__Task requirements__: When you write out the listing, keep every word as it stands and drop the pictures.

__Study material__:

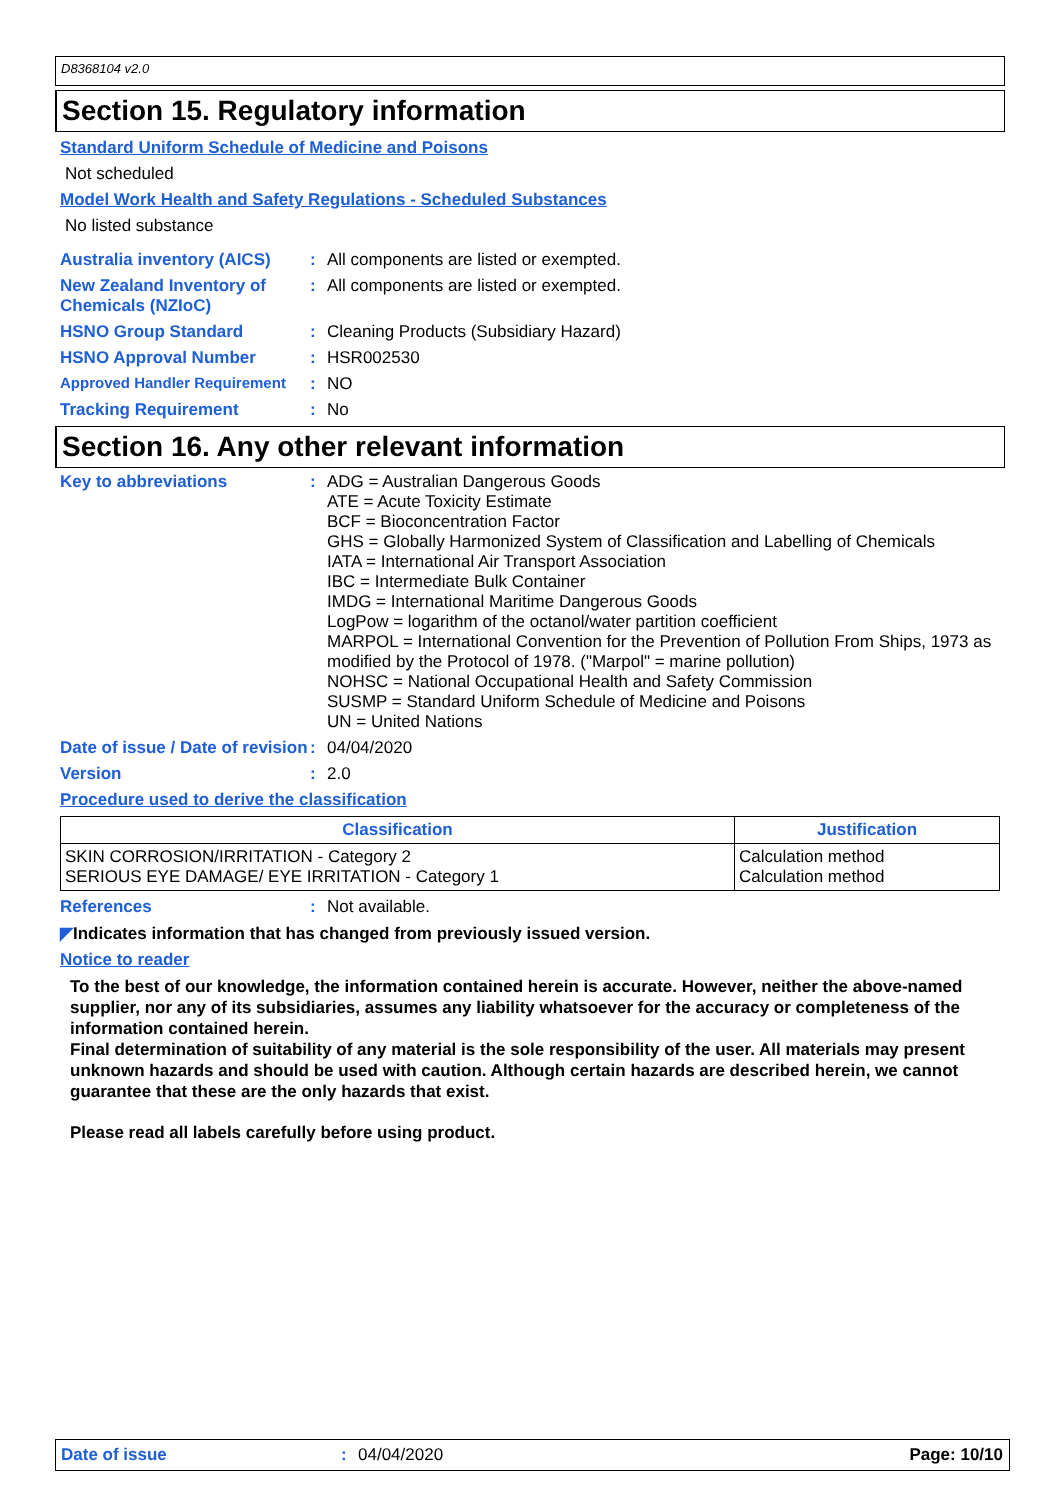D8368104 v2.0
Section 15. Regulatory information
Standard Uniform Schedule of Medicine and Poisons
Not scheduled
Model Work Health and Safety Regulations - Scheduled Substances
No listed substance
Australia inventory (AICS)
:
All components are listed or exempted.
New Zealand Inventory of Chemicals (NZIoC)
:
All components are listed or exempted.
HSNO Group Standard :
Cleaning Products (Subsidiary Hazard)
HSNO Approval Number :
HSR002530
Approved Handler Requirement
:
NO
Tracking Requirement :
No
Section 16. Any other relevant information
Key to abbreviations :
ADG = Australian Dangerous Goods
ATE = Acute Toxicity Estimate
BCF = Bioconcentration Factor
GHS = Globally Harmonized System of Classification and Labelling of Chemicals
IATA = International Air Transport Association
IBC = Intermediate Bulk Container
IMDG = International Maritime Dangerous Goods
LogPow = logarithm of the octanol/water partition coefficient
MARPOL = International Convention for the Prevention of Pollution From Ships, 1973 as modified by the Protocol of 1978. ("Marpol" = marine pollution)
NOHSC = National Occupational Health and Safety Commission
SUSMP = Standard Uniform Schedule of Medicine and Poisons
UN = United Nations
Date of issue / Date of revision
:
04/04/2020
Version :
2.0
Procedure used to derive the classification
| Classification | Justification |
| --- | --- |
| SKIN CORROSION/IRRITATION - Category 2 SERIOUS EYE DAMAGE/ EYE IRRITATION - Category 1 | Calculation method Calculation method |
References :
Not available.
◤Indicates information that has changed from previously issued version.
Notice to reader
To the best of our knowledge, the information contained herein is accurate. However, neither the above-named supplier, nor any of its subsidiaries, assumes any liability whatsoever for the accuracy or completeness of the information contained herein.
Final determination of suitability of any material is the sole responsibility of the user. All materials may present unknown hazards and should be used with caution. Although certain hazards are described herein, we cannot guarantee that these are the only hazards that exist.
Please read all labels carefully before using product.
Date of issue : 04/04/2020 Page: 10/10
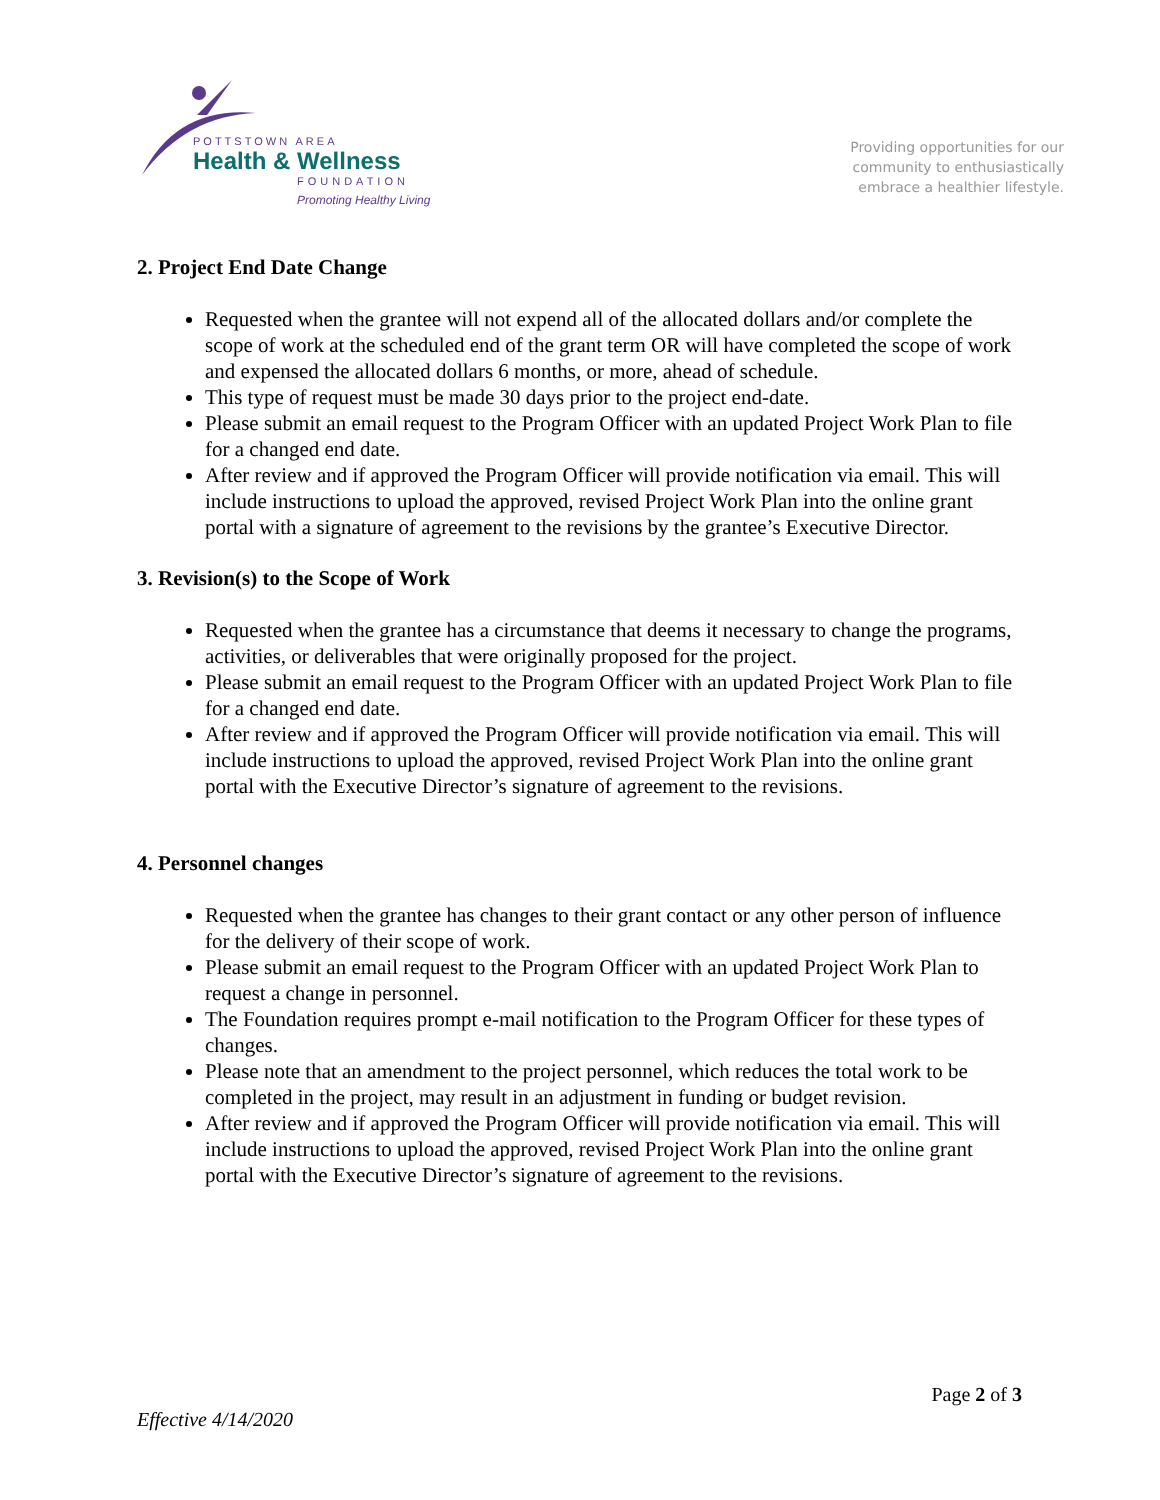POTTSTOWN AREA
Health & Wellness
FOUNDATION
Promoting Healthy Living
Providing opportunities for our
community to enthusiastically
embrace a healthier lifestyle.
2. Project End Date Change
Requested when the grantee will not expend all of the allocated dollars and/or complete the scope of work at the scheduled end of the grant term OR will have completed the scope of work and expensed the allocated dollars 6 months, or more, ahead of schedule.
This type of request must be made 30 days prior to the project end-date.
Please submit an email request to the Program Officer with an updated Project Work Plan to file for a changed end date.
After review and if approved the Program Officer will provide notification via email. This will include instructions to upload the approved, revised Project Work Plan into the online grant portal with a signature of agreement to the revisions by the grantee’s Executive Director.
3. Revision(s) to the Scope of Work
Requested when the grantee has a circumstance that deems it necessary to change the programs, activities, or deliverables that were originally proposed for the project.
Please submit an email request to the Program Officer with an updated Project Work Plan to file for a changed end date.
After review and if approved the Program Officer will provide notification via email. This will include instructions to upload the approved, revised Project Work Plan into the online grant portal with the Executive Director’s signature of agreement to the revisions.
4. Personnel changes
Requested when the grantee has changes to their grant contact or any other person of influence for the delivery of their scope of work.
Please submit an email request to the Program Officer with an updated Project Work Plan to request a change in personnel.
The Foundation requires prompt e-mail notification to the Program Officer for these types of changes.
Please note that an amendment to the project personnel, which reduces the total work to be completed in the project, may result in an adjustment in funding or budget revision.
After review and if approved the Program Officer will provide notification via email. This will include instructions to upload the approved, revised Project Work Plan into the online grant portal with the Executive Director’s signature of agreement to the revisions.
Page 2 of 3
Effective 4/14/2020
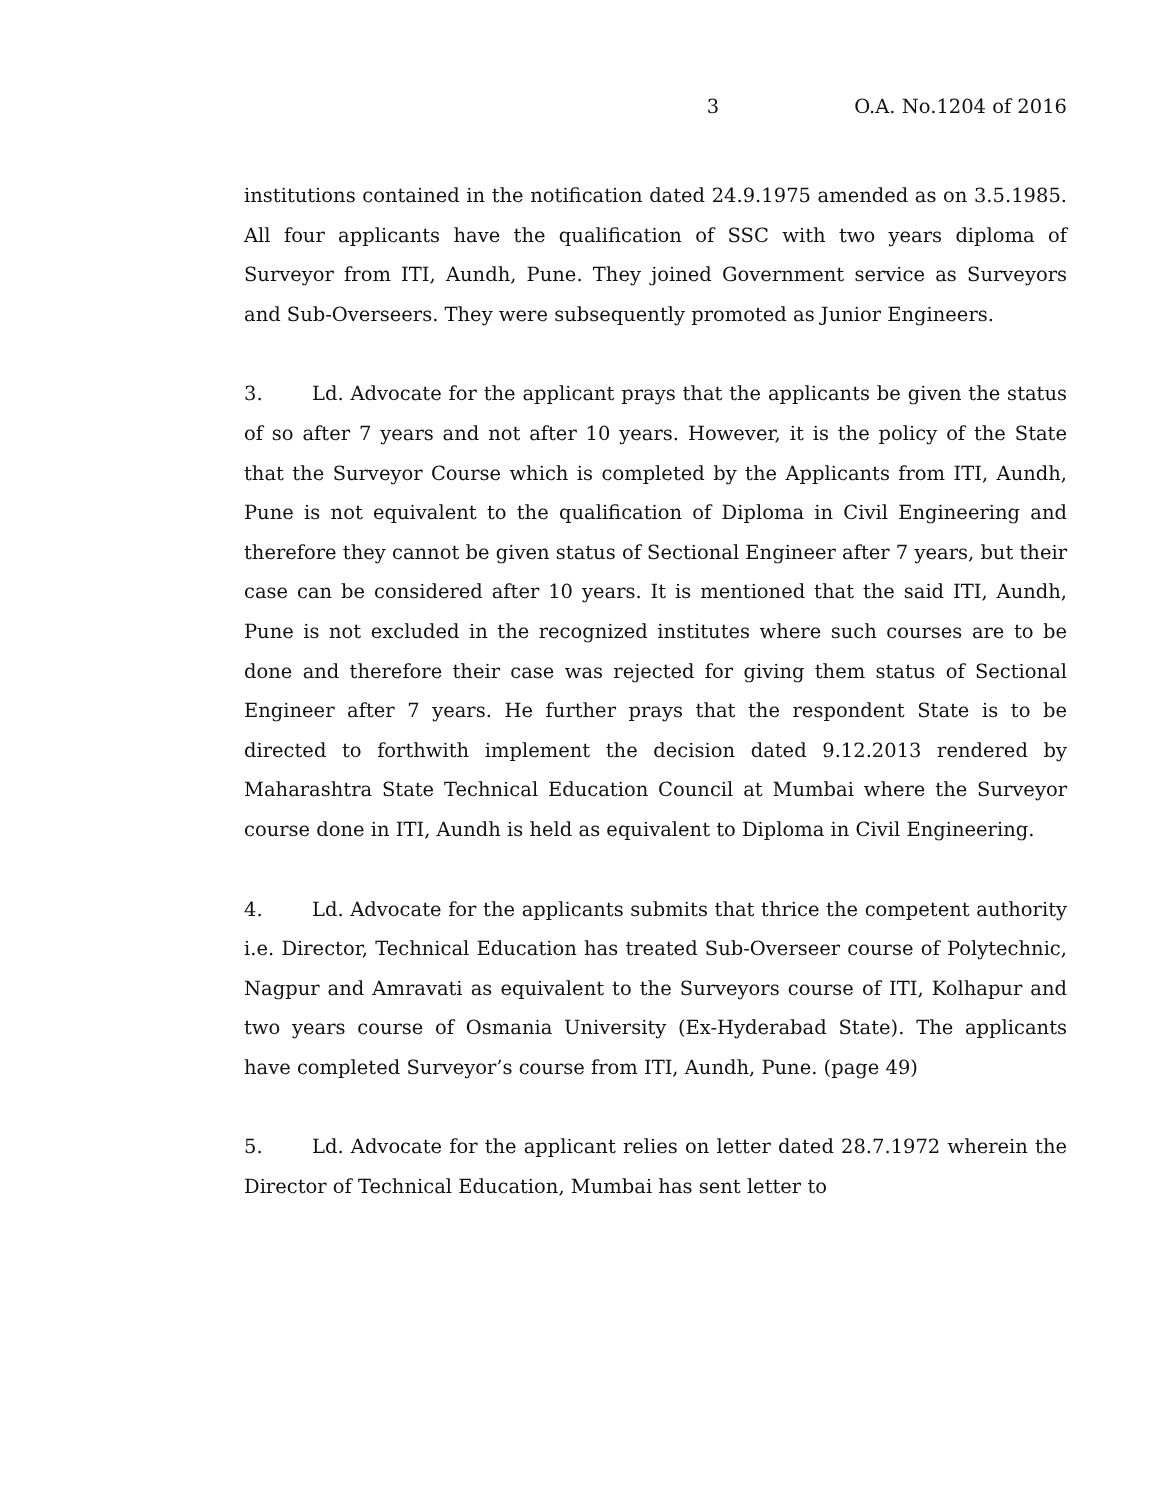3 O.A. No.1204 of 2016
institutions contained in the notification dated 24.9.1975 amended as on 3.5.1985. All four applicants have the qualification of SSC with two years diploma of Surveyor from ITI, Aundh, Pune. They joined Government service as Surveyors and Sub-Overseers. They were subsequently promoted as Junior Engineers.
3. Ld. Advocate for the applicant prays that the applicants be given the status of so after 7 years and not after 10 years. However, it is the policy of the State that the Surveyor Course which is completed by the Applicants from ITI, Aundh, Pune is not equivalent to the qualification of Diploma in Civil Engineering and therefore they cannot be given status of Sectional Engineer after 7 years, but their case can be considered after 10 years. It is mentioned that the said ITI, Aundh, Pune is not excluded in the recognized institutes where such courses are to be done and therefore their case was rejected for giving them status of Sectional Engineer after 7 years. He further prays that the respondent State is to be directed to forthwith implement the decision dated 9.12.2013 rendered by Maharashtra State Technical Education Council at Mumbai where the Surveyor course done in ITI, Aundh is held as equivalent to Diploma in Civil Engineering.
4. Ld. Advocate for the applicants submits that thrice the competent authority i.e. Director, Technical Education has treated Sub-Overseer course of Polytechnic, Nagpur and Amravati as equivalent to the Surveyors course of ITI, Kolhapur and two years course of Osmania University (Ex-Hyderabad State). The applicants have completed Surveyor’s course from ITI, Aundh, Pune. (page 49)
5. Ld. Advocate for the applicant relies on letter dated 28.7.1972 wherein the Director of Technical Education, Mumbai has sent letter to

__Exercise solution__:
D8368104 v2.0
Section 15. Regulatory information
Standard Uniform Schedule of Medicine and Poisons
Not scheduled
Model Work Health and Safety Regulations - Scheduled Substances
No listed substance
Australia inventory (AICS)
:
All components are listed or exempted.
New Zealand Inventory of Chemicals (NZIoC)
:
All components are listed or exempted.
HSNO Group Standard :
Cleaning Products (Subsidiary Hazard)
HSNO Approval Number :
HSR002530
Approved Handler Requirement
:
NO
Tracking Requirement :
No
Section 16. Any other relevant information
Key to abbreviations :
ADG = Australian Dangerous Goods
ATE = Acute Toxicity Estimate
BCF = Bioconcentration Factor
GHS = Globally Harmonized System of Classification and Labelling of Chemicals
IATA = International Air Transport Association
IBC = Intermediate Bulk Container
IMDG = International Maritime Dangerous Goods
LogPow = logarithm of the octanol/water partition coefficient
MARPOL = International Convention for the Prevention of Pollution From Ships, 1973 as modified by the Protocol of 1978. ("Marpol" = marine pollution)
NOHSC = National Occupational Health and Safety Commission
SUSMP = Standard Uniform Schedule of Medicine and Poisons
UN = United Nations
Date of issue / Date of revision
:
04/04/2020
Version :
2.0
Procedure used to derive the classification
| Classification | Justification |
| --- | --- |
| SKIN CORROSION/IRRITATION - Category 2 SERIOUS EYE DAMAGE/ EYE IRRITATION - Category 1 | Calculation method Calculation method |
References :
Not available.
◤Indicates information that has changed from previously issued version.
Notice to reader
To the best of our knowledge, the information contained herein is accurate. However, neither the above-named supplier, nor any of its subsidiaries, assumes any liability whatsoever for the accuracy or completeness of the information contained herein.
Final determination of suitability of any material is the sole responsibility of the user. All materials may present unknown hazards and should be used with caution. Although certain hazards are described herein, we cannot guarantee that these are the only hazards that exist.
Please read all labels carefully before using product.
Date of issue : 04/04/2020 Page: 10/10
POTTSTOWN AREA
Health & Wellness
FOUNDATION
Promoting Healthy Living
Providing opportunities for our
community to enthusiastically
embrace a healthier lifestyle.
2. Project End Date Change
Requested when the grantee will not expend all of the allocated dollars and/or complete the scope of work at the scheduled end of the grant term OR will have completed the scope of work and expensed the allocated dollars 6 months, or more, ahead of schedule.
This type of request must be made 30 days prior to the project end-date.
Please submit an email request to the Program Officer with an updated Project Work Plan to file for a changed end date.
After review and if approved the Program Officer will provide notification via email. This will include instructions to upload the approved, revised Project Work Plan into the online grant portal with a signature of agreement to the revisions by the grantee’s Executive Director.
3. Revision(s) to the Scope of Work
Requested when the grantee has a circumstance that deems it necessary to change the programs, activities, or deliverables that were originally proposed for the project.
Please submit an email request to the Program Officer with an updated Project Work Plan to file for a changed end date.
After review and if approved the Program Officer will provide notification via email. This will include instructions to upload the approved, revised Project Work Plan into the online grant portal with the Executive Director’s signature of agreement to the revisions.
4. Personnel changes
Requested when the grantee has changes to their grant contact or any other person of influence for the delivery of their scope of work.
Please submit an email request to the Program Officer with an updated Project Work Plan to request a change in personnel.
The Foundation requires prompt e-mail notification to the Program Officer for these types of changes.
Please note that an amendment to the project personnel, which reduces the total work to be completed in the project, may result in an adjustment in funding or budget revision.
After review and if approved the Program Officer will provide notification via email. This will include instructions to upload the approved, revised Project Work Plan into the online grant portal with the Executive Director’s signature of agreement to the revisions.
Page 2 of 3
Effective 4/14/2020
3 O.A. No.1204 of 2016
institutions contained in the notification dated 24.9.1975 amended as on 3.5.1985. All four applicants have the qualification of SSC with two years diploma of Surveyor from ITI, Aundh, Pune. They joined Government service as Surveyors and Sub-Overseers. They were subsequently promoted as Junior Engineers.
3. Ld. Advocate for the applicant prays that the applicants be given the status of so after 7 years and not after 10 years. However, it is the policy of the State that the Surveyor Course which is completed by the Applicants from ITI, Aundh, Pune is not equivalent to the qualification of Diploma in Civil Engineering and therefore they cannot be given status of Sectional Engineer after 7 years, but their case can be considered after 10 years. It is mentioned that the said ITI, Aundh, Pune is not excluded in the recognized institutes where such courses are to be done and therefore their case was rejected for giving them status of Sectional Engineer after 7 years. He further prays that the respondent State is to be directed to forthwith implement the decision dated 9.12.2013 rendered by Maharashtra State Technical Education Council at Mumbai where the Surveyor course done in ITI, Aundh is held as equivalent to Diploma in Civil Engineering.
4. Ld. Advocate for the applicants submits that thrice the competent authority i.e. Director, Technical Education has treated Sub-Overseer course of Polytechnic, Nagpur and Amravati as equivalent to the Surveyors course of ITI, Kolhapur and two years course of Osmania University (Ex-Hyderabad State). The applicants have completed Surveyor’s course from ITI, Aundh, Pune. (page 49)
5. Ld. Advocate for the applicant relies on letter dated 28.7.1972 wherein the Director of Technical Education, Mumbai has sent letter to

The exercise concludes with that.